Data to examine -
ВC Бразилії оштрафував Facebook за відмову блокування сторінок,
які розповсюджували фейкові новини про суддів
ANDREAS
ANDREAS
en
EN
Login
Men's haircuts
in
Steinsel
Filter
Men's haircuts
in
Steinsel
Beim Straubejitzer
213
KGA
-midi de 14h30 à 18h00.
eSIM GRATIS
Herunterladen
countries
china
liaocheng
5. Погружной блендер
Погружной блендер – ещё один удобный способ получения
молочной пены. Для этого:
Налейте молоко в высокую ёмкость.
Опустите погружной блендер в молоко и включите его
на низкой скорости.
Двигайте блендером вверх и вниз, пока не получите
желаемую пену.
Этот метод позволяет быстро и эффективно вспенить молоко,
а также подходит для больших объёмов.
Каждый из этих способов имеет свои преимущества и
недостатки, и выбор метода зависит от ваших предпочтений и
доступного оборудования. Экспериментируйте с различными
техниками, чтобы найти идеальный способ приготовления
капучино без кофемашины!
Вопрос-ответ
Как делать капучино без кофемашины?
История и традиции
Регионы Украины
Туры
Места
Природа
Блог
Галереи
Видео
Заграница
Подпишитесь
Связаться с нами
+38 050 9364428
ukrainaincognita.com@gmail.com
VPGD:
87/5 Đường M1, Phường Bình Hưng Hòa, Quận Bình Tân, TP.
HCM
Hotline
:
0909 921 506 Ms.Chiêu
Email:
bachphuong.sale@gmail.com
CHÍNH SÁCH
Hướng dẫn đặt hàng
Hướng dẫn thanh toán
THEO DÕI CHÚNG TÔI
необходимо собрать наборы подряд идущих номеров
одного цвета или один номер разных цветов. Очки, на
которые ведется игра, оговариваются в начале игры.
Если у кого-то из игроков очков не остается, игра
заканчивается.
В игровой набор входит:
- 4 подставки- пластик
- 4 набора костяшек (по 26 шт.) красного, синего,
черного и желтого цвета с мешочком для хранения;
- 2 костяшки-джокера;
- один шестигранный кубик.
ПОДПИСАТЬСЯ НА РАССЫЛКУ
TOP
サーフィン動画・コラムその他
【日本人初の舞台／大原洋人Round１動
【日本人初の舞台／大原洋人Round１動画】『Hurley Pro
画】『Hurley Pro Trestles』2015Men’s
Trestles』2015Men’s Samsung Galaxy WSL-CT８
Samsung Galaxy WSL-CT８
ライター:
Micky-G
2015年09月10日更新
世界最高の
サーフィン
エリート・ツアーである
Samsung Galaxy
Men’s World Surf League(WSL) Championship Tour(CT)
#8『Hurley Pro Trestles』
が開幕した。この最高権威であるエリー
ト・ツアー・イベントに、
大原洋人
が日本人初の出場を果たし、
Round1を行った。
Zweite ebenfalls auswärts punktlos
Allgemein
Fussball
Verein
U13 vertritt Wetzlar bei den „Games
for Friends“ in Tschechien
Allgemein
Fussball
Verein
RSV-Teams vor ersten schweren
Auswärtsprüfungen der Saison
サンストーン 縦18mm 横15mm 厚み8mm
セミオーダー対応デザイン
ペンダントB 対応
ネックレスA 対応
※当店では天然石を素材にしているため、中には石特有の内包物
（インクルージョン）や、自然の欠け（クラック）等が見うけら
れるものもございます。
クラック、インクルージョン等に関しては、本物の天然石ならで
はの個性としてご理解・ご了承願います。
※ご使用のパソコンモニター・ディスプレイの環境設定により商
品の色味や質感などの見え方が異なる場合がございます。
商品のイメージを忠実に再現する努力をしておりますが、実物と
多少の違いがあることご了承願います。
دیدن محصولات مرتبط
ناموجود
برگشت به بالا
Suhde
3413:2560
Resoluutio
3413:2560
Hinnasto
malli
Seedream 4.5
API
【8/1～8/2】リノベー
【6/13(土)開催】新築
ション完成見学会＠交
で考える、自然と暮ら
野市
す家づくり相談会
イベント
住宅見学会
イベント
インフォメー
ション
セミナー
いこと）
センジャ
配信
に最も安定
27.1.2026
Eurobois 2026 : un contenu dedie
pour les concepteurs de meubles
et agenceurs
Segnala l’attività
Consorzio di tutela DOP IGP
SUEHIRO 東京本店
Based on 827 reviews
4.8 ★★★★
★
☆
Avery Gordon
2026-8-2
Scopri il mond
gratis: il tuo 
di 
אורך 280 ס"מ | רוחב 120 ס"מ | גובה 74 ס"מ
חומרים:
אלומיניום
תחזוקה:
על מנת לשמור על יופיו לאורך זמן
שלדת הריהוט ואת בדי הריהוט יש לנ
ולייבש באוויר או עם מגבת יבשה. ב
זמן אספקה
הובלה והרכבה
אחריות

Instructions for the task - Pull out each line of the records that contains the word "цвета". Only lines where its capitalization matches count.

Solution -
одного цвета или один номер разных цветов. Очки, на
черного и желтого цвета с мешочком для хранения;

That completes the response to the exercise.